Ames Student-Inventor, Inspired by ‘Iron Man’ and Not Afraid To Fail, Wins National Recognition
This story was originally written for and printed in the Ames Tribune. Written by Phillip Sitter.
Jason Ahn’s favorite parts of Marvel’s “Iron Man” movies are not the superhero fights in hi-tech armored suits, but the scenes showing the process of invention that he’s gone through himself to win national recognition for an innovative classroom whiteboard design.
Ahn, 17, and a rising senior at Ames High School, said, “People love the Iron Man suit, but the real part of me falling in love with Iron Man in all those movies was not the actual product that they made, but it’s how they made it.”
“Any movies that had that lovely scene of them really trying hard and working through their failures, I love those scenes,” he said. “That gave me hope and courage to fight through failure, and stay up late to do that.”
For him, there was a good month’s worth of nights of staying up until 4 a.m. — before going to school those days — involved between having the idea in January for an auto rolling and erasing whiteboard, or ARE Board, and submitting it for competition.
All that work paid off earlier this month for Ahn when he was among about 70 K-12 inventors from across the country to win awards at the Raytheon Technologies Invention Convention U.S. Nationals, at the Henry Ford museum complex in Dearborn, Michigan.
Ahn, speaking from a summer-long vacation in South Korea, described himself as “a really dedicated engineer” who’s learned a lot about robotics lately and wants to have a career in it.
In his Advanced Placement Physics class — but long before that, too, throughout his time in school — he noticed his teachers struggle with having to write down and erase the same notes for each of their classes, if they could even reach the top of their whiteboards.
His working prototype of a whiteboard on a motorized conveyor belt system that can scroll it up and down is more efficient with time and space than a traditional whiteboard.

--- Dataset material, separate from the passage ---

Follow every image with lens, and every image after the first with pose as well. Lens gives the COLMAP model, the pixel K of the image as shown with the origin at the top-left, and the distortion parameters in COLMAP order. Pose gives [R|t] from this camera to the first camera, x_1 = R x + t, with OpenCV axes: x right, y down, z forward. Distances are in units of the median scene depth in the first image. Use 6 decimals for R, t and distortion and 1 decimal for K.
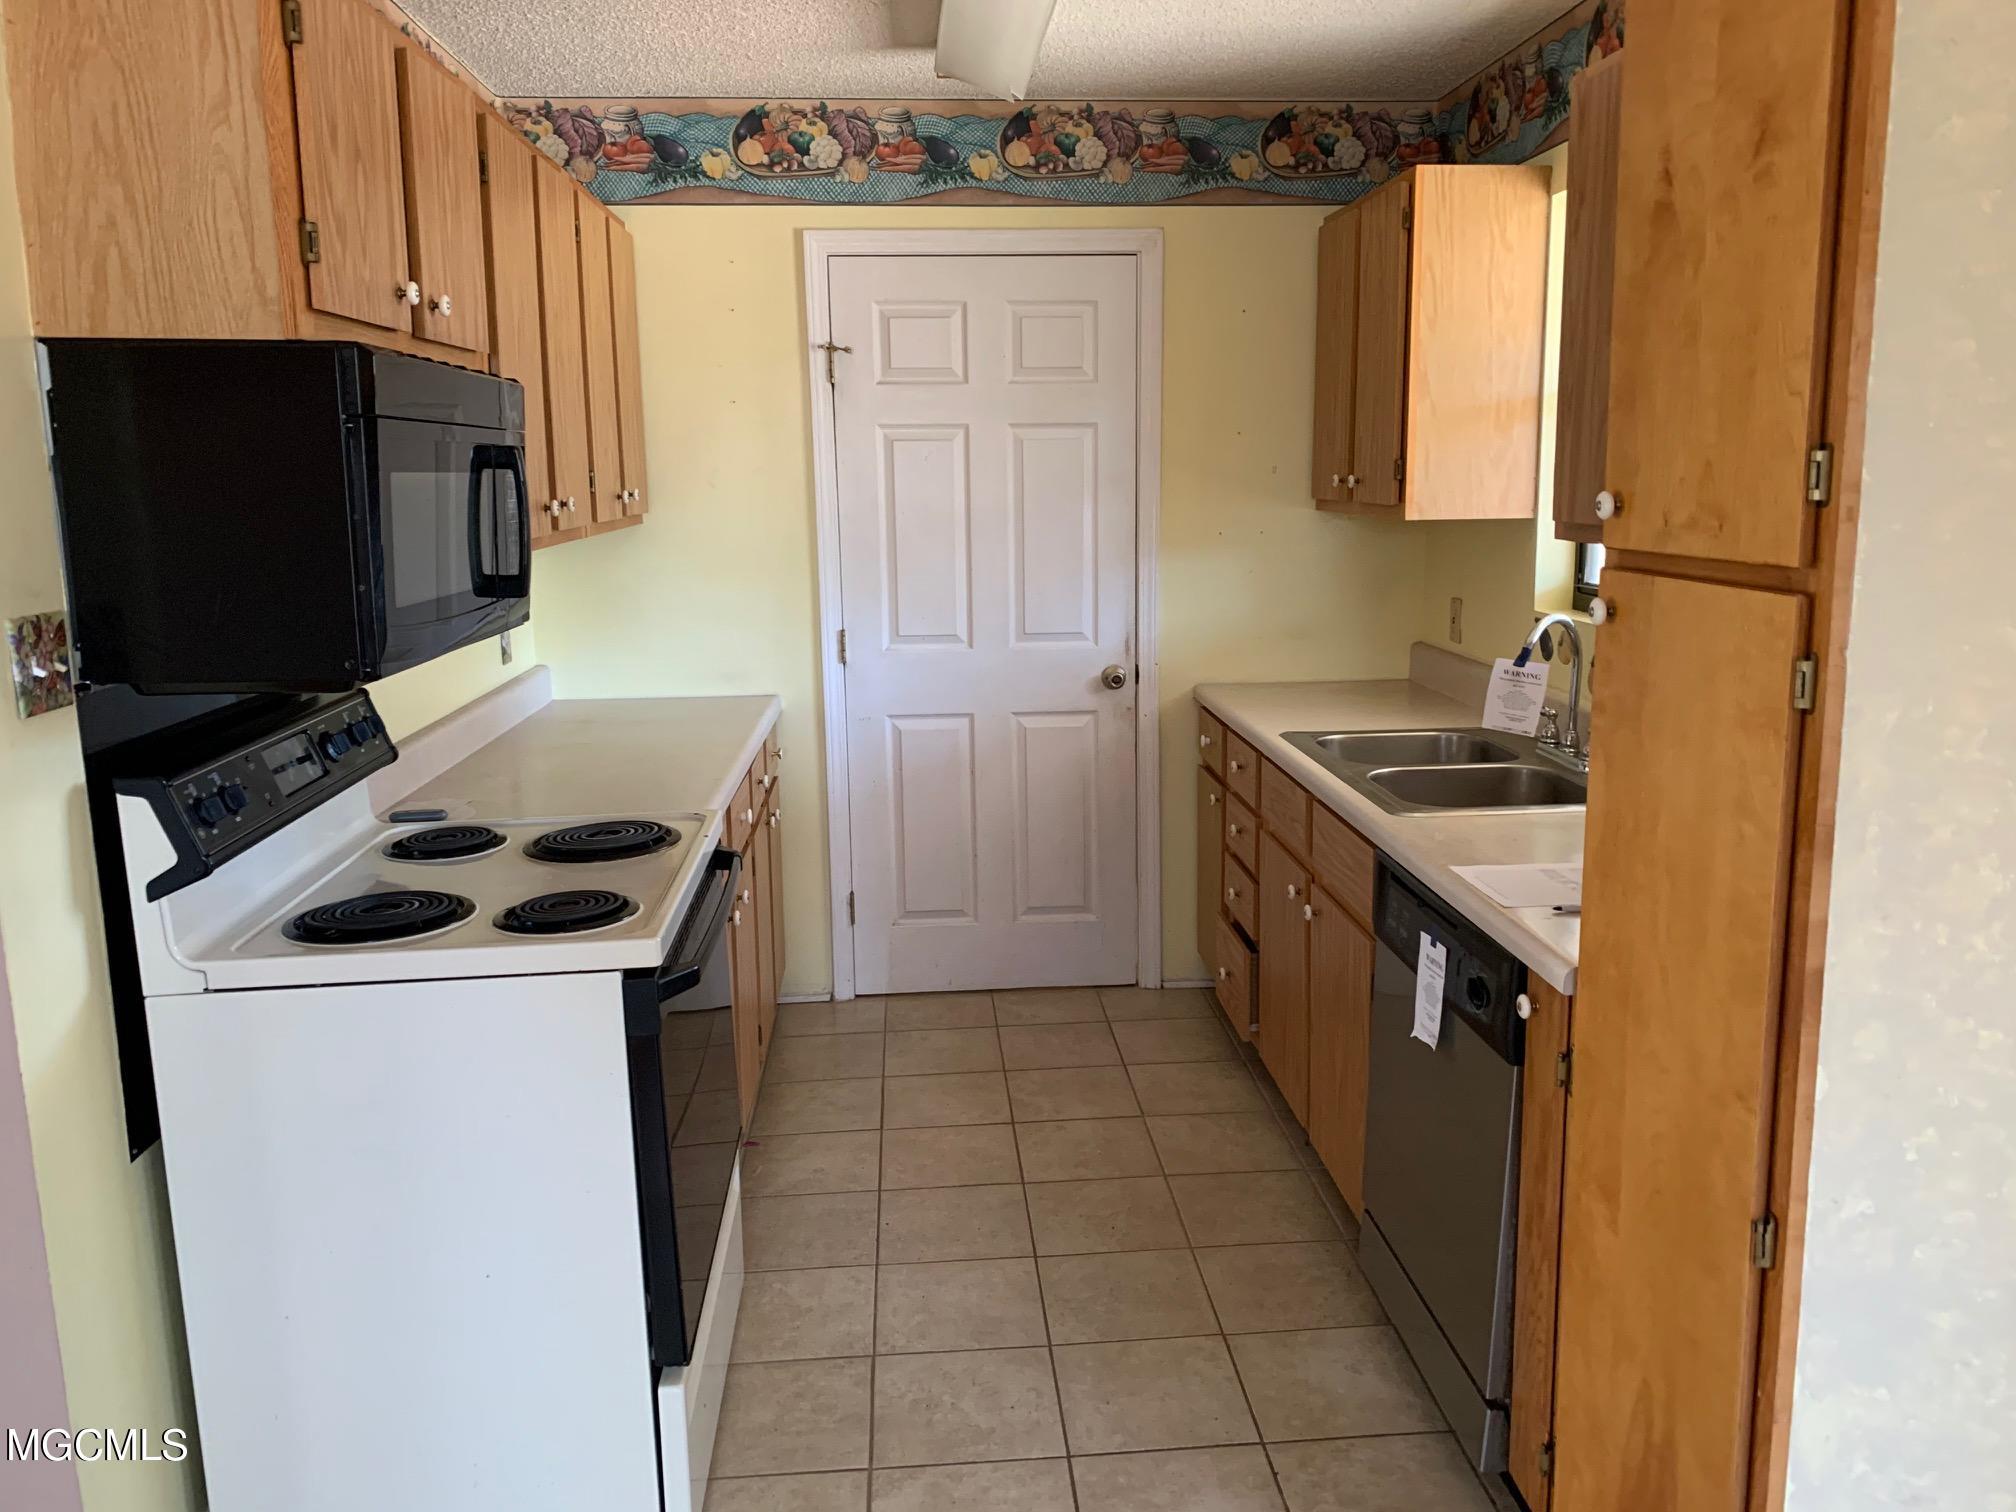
lens RADIAL K [[1605.8, 0, 1008.8], [0, 1605.8, 762.0], [0, 0, 1]] dist [0.049286, -0.017052]
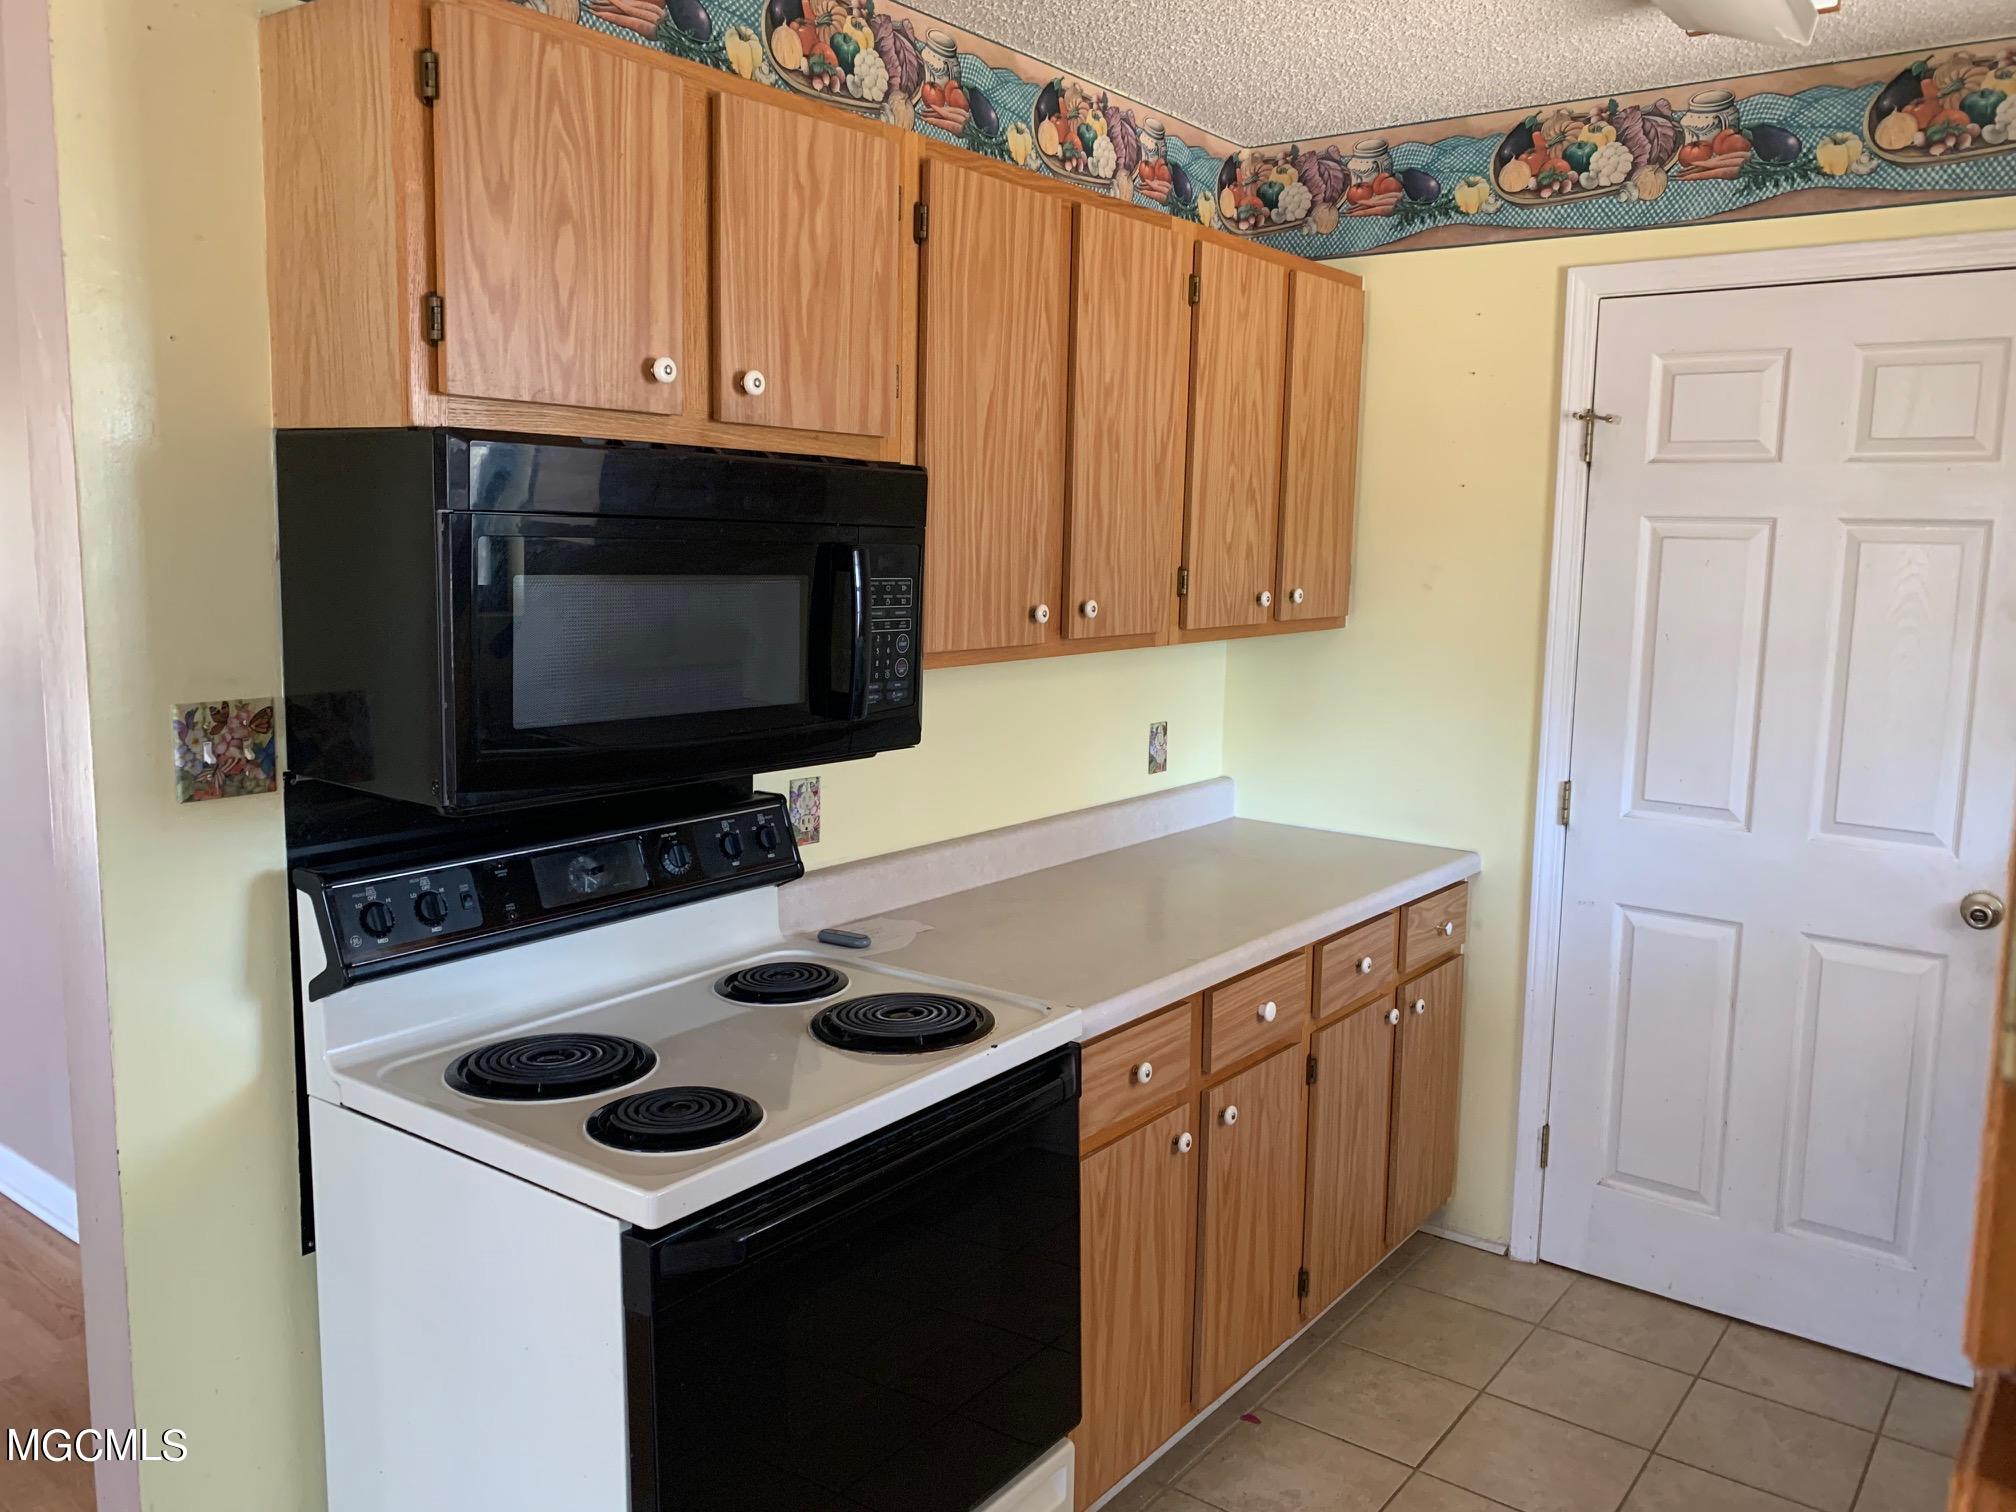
lens RADIAL K [[1605.8, 0, 997.1], [0, 1605.8, 744.1], [0, 0, 1]] dist [0.049286, -0.017052]
pose [[0.757581, 0.118798, -0.641839, 0.191796], [-0.151360, 0.988469, 0.004301, -0.066026], [0.634950, 0.093890, 0.766827, 0.253684]]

He wanted to make something similar to an electronic whiteboard but far cheaper and useable worldwide.
“I’ve seen my friends kind of joking, ‘Isn’t this kind of a back step? We’ve evolved this way to electronic whiteboards. Why are you making something that’s more traditional than futuristic?'”
“In some cases, it’s good to keep the traditional aspects and characteristics of some fundamental tools,” because markers and erasers are more immediately tangible and accessible to people, he said.
One of the awards he won at Invention Convention U.S. Nationals for his ARE Board provides him with a patent lawyer to help him get a patent application with the fee covered. That’s a huge win in itself, as it would be Ahn’s first patent and it makes the money and time-costly process of getting one more attainable. He might not start a business to produce the ARE Board, but he’d be willing to sell a patent to another company.
His experience has inspired him to be more active in moving forward with ideas, “because I did not know the possibilities that I had.” Ahn thinks of things in daily life that might make the world a better place. “I’m making a notebook of all the ideas that I’m thinking of.”
Success didn’t come easy. He often worked on the ARE Board by himself while his parents were out of the country on business, “so I had to jog around town to get all the parts by myself, since I can’t drive. I stayed up until 4 a.m. trying to get the best prototype that I can.”
There’s no secret of his to staying awake during the day after a long night working; he was drowsy in class, and his teachers weren’t happy about that. “I’m human, I guess, I had to get sleep.”
Ahn’s advice for aspiring inventors: “No matter how many times you fail, if you’re really interested in that, just keep going until you can make it. Failure’s actually the best thing that you can do to move on and improve on yourself. Don’t be afraid to fail, and trust yourself. Push the hardest you can until you can get what you want.”